EXERCISE DETAILS: Restate each record word for word, from the first to the last.

RECORD EXCERPTS:
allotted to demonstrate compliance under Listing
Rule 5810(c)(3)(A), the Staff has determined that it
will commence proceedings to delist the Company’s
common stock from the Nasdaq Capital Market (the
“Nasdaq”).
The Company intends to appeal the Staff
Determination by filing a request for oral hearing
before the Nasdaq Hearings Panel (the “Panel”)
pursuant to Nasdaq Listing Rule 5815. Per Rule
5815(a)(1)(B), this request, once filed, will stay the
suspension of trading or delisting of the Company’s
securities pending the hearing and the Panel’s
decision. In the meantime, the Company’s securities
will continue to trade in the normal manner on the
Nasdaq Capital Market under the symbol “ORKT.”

PROBLEM SOLUTION:
allotted to demonstrate compliance under Listing
Rule 5810(c)(3)(A), the Staff has determined that it
will commence proceedings to delist the Company’s
common stock from the Nasdaq Capital Market (the
“Nasdaq”).
The Company intends to appeal the Staff
Determination by filing a request for oral hearing
before the Nasdaq Hearings Panel (the “Panel”)
pursuant to Nasdaq Listing Rule 5815. Per Rule
5815(a)(1)(B), this request, once filed, will stay the
suspension of trading or delisting of the Company’s
securities pending the hearing and the Panel’s
decision. In the meantime, the Company’s securities
will continue to trade in the normal manner on the
Nasdaq Capital Market under the symbol “ORKT.”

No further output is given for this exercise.